# What is required:
Using the string "Rendered" as the key, pull each matching line out of the records below.

# The data:
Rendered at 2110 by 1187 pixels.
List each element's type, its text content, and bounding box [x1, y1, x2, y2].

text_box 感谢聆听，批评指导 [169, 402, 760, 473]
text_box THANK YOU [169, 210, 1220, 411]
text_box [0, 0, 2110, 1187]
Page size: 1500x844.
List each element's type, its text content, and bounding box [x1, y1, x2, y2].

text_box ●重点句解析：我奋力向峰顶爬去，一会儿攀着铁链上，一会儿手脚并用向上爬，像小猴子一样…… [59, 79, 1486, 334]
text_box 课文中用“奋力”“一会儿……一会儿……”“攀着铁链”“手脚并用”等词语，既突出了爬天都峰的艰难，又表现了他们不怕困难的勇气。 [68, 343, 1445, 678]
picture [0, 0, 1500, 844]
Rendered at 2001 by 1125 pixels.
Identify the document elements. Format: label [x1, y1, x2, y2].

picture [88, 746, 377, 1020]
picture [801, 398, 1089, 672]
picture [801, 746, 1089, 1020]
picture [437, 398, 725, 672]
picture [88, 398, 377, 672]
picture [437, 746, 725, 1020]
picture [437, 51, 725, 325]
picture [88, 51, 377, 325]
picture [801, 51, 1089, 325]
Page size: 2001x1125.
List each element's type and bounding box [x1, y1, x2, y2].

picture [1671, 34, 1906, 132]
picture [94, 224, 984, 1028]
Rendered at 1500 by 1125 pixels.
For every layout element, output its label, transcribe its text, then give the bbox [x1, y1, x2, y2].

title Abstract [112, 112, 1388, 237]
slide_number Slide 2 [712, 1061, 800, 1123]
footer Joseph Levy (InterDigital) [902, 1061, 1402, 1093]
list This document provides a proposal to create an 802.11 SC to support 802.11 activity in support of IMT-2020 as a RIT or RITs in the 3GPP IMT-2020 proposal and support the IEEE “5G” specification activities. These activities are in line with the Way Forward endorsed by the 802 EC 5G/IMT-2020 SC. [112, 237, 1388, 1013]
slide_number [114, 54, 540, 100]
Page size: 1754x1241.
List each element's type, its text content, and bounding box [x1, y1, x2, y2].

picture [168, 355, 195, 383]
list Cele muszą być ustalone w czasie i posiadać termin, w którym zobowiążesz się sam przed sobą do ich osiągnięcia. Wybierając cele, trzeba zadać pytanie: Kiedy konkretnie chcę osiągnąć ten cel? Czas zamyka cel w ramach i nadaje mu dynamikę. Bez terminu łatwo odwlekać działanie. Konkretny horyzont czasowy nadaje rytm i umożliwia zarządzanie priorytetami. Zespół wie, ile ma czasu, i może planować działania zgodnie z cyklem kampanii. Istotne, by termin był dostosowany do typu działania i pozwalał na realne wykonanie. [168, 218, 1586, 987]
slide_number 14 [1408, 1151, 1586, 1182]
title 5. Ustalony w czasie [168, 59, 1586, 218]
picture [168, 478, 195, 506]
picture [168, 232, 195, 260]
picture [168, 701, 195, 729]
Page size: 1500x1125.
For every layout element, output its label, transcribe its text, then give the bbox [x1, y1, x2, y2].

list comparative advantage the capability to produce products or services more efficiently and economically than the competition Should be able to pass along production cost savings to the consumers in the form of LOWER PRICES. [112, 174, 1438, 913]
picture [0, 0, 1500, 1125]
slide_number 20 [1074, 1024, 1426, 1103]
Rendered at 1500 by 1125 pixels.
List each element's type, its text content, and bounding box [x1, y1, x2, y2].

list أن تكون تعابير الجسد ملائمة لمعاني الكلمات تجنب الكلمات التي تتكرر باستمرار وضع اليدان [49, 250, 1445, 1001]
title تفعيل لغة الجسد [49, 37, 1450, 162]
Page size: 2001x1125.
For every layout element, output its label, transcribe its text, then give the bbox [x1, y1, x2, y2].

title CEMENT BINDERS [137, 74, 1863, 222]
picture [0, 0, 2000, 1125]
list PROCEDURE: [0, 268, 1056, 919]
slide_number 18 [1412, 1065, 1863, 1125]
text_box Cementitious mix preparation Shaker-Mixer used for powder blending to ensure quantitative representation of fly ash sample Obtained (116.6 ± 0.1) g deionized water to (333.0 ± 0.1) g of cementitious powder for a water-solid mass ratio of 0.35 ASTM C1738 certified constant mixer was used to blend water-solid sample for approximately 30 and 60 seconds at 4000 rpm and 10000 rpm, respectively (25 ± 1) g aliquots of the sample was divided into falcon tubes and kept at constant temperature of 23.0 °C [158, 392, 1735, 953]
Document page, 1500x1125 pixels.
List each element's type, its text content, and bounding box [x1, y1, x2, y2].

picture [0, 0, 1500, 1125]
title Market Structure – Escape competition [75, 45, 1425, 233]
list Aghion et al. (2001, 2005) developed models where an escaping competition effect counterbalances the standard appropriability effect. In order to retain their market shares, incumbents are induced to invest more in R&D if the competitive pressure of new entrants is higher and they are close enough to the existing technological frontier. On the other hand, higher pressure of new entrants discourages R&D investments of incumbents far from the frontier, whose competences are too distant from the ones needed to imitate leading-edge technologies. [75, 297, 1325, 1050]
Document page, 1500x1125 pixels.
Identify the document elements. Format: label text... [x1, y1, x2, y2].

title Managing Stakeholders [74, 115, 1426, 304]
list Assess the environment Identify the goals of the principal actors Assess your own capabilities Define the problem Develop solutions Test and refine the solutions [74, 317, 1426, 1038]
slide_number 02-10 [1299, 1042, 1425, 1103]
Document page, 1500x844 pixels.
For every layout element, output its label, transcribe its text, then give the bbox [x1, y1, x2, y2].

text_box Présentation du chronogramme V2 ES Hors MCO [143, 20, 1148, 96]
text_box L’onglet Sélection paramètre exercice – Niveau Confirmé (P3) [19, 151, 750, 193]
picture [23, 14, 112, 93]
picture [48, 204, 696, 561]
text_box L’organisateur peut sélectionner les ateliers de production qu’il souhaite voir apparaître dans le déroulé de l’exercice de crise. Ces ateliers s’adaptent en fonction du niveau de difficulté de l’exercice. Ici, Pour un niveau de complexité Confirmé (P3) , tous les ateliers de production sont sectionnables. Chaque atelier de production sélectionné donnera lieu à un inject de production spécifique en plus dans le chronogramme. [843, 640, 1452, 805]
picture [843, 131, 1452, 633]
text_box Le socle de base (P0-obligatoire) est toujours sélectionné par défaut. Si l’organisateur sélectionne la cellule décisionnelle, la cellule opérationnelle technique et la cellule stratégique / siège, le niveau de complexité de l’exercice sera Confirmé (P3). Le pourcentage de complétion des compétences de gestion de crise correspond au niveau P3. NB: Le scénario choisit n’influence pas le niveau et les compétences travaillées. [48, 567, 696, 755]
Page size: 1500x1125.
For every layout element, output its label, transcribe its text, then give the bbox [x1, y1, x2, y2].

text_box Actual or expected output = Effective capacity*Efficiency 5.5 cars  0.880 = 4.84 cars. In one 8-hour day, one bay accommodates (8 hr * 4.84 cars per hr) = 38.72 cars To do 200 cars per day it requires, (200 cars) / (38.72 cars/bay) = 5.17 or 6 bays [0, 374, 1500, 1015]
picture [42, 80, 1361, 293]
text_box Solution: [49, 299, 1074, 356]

# Your solution:
Rendered at 2110 by 1187 pixels.
Rendered at 2001 by 1125 pixels.
Rendered at 1500 by 1125 pixels.
Rendered at 1500 by 1125 pixels.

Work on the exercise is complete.